Ottawa, ON – Shuvaloy Majumdar, Conservative Shadow Minister for Canada-United States Relations, and Eric Duncan, Conservative Shadow Minister for Foreign Affairs, joined with fellow Conservative MPs to send the following letter to Minister Dominic LeBlanc calling on him to release the agreement Carney negotiated to open the Gordie Howe Bridge:
Dear Minister LeBlanc,
Canada paid 100% of the cost of building the Gordie Howe International Bridge in exchange for a promise that we would collect 100% of the tolls until the cost was repaid. We even paid for infrastructure on the American side of the border. We took on the risk and the cost. We deserve to recover our money. That is why we were shocked to learn that you have agreed to give half of the toll profits to the United States, at the expense of Canadian taxpayers.
Prime Minister Carney has negotiated a terrible deal for Canada.
Our people demand answers.
Before the bridge opens, Canadians deserve the full agreement, a complete accounting of its costs, and clear answers about what was given away.
The opening of the Gordie Howe International Bridge should be a moment of national pride. This critical crossing will strengthen trade, shorten travel times, and support workers and businesses on both sides of the border. Canadians can take pride in the planners, builders, and taxpayers who delivered it.
Yet your government’s announcement of a July 27 opening raises serious questions about the deal struck with the United States. Canada financed the bridge, its approaches, ports of entry, and the Michigan connection to Interstate 75. Taxpayers assumed the cost and risk. Your announcement, however, speaks vaguely of “cooperative measures” on tolls, American concurrence for certain changes, and a 15-year economic development fund tied to bridge profits—without disclosing the full agreement or its costs to Canadians.
Media reports indicate that half of the bridge’s net profits will now flow to a regional fund, with the United States gaining new authority over toll decisions. If true, these are extraordinary concessions on an asset built and paid for by Canadians.

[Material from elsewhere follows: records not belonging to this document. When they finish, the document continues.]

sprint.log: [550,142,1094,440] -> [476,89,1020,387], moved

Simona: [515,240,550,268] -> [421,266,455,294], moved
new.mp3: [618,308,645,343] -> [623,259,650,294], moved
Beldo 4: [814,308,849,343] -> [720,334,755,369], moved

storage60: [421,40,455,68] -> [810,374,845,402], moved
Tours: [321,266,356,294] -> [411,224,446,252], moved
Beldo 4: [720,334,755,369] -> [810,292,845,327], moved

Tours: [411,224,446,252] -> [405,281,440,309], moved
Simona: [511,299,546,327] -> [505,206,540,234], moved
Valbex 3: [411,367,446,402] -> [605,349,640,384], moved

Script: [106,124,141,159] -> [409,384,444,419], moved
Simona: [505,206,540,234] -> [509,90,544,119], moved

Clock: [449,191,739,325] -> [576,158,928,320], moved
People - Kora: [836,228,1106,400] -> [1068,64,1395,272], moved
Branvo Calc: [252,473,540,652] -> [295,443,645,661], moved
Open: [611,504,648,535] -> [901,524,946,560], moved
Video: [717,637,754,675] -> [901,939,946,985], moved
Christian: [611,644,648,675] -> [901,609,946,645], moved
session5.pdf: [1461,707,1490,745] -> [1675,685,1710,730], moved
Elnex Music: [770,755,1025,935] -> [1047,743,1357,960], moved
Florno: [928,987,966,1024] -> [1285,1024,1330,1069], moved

Canadians deserve straight answers:
- Will you immediately release the full agreement, including all amendments, side letters, financial arrangements, and commitments to the United States?
- What precisely will be divided: gross toll revenue, operating profit, net profit after expenses, or revenue after Canada has fully recovered its investment?
- Will any bridge revenue be transferred, shared, or placed in the economic development fund before Canadian taxpayers recoup the project’s full cost?
- What does the government project this 15-year fund will distribute, and how much will be spent in Canada versus the United States?
- What new authority has been granted to the United States over toll rates? Can American officials block increases, demand decreases, or otherwise slow Canada’s recovery of its investment?
- Did the agreement alter the bridge’s ownership, governance, liabilities, or the original timetable for recovering Canada’s contribution?
- What did Canada receive in return—beyond American agreement not to obstruct the opening of a bridge that Canada alone paid to build?
The original Crossing Agreement already provided for cooperation with Michigan after Canada recovered its costs, expected to take decades. Surplus revenues were then to be divided equally, with shared obligations for future shortfalls. Has your government now granted the United States access to profits decades early, without any corresponding contribution to the billions Canada spent?
This cannot be viewed in isolation. Prime Minister Carney was elected promising he could “handle” President Trump, negotiate wins, and secure the best deal for Canada.
Prime Minister Mark Carney promised he could “handle Trump,” “negotiate a win,” and get a deal by “July 21st” of last year. It was all an illusion. A year after his own deadline, what has he accomplished? He has conceded to every one of the President’s demands and gotten nothing in return, except double the tariffs on Canada now applying to more goods.
He has given away all our bargaining chips without even showing up at the negotiating table. He rightly reversed course on the DST, the Netflix Tax Hike, counter tariffs and defence spending, but failed to use these as bargaining chips to get U.S. tariffs removed in return. Now he appears to have given the U.S. half the toll profits on a bridge for which Canada paid 100% of the cost.
Most recently, in critical negotiations on forced-labour products (for example, from People’s Republic of China supply chains), he didn’t show up and filed incomplete paperwork.
He has squandered a year and a half and most of our leverage with the only result being double the U.S. tariffs on more of our goods and greater risks ahead. No one, including him, knows his strategy or even his goals.
Conservative Leader Pierre Poilievre laid out a clear plan in February to make Canada strong at home with unbreakable leverage abroad. The Conservative Plan builds up our leverage to get tariffs removed. We will build up a strategic reserve of minerals available for the U.S. as positive incentive for the removal of tariffs. We would get to the bargaining table now rather than taking loss after loss with nothing in return. It is time to show up and fight for Canada.
In the meantime, Canadians want answers. Before the bridge opens on July 27, release the full agreement. Provide Canadians with a complete accounting of what was given away, what was received, and the true cost of this deal.
Prime Minister Carney promised Canadians he would negotiate a win with the United States. What, exactly, did Canada win?